Listen to Minority Businesses in Minnesota: Report and Conversation with renowned Minnesota economists Dr. Bruce Corrie and Dr. Samuel Myers. They discuss the latest data on minority businesses in Minnesota with community leaders at Concordia University-St. Paul in September 2015.

Also worth viewing are:

On the Margins: Entrepreneurs (episode 1) –This half hour program, hosted by Minnesota Human Rights Commissioner Kevin Lindsey, explores how all small businesses experience many of the same challenges, but minorities and women face additional barriers. The conversation also touches on why it's important for everyone that these entrepreneurs are able to succeed.

On the Margins: Entrepreneurs (episode 2) –Minnesota Human Rights Commissioner Kevin Lindsey focuses on solutions to the challenges facing entrepreneurs, particularly people of color and women, in starting and growing their businesses in Minnesota.

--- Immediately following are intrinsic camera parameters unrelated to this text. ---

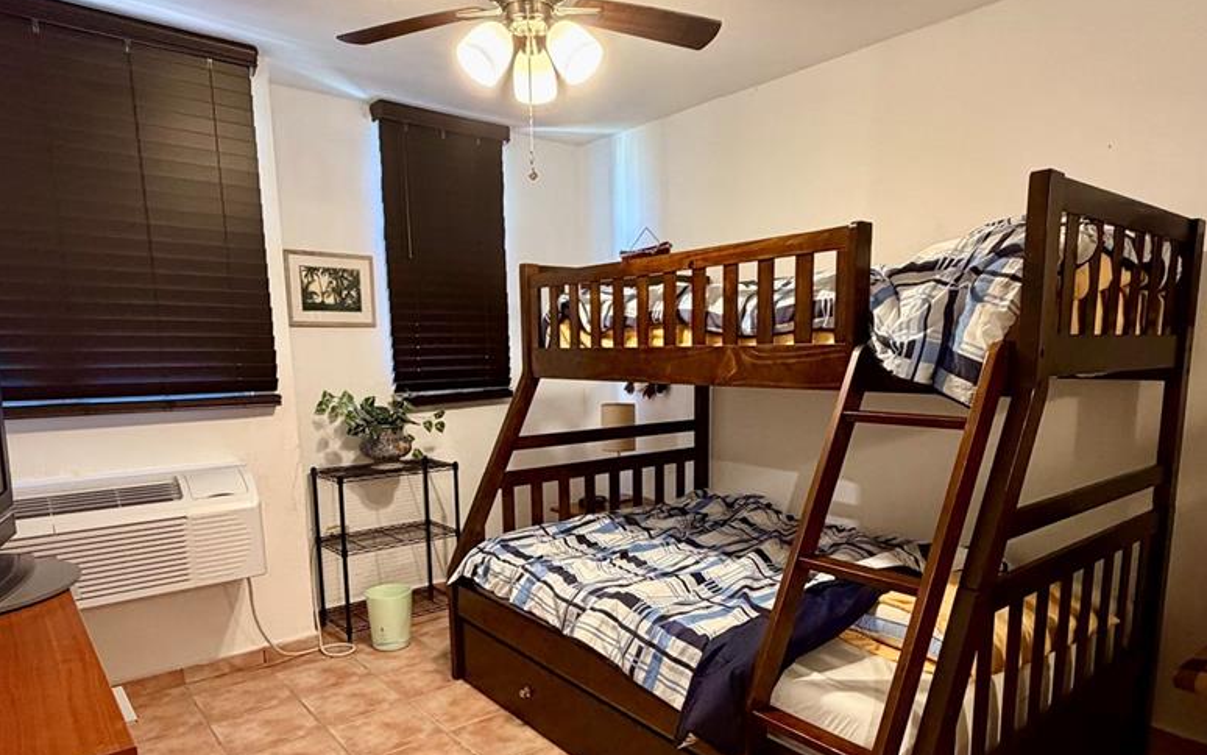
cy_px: 476
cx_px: 624
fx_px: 757
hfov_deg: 77.1
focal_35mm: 23
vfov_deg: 52.4
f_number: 2.2
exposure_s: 1/60
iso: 400
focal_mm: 2.22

Governor Mark Dayton supports a strong economy for all Minnesota and the expansion of economic opportunities and elimination of disparities for Minnesotans of color. As part of a statewide effort to eliminate racial and economic disparities, Governor Dayton has included $900,000 in his 2016 supplemental budget for MDHR to improve enforcement of state law.

As Minnesotans, we all have a role to play both individually in teaching our children financial skills and as a community to build Minnesota’s future as an economically stable and vibrant business community.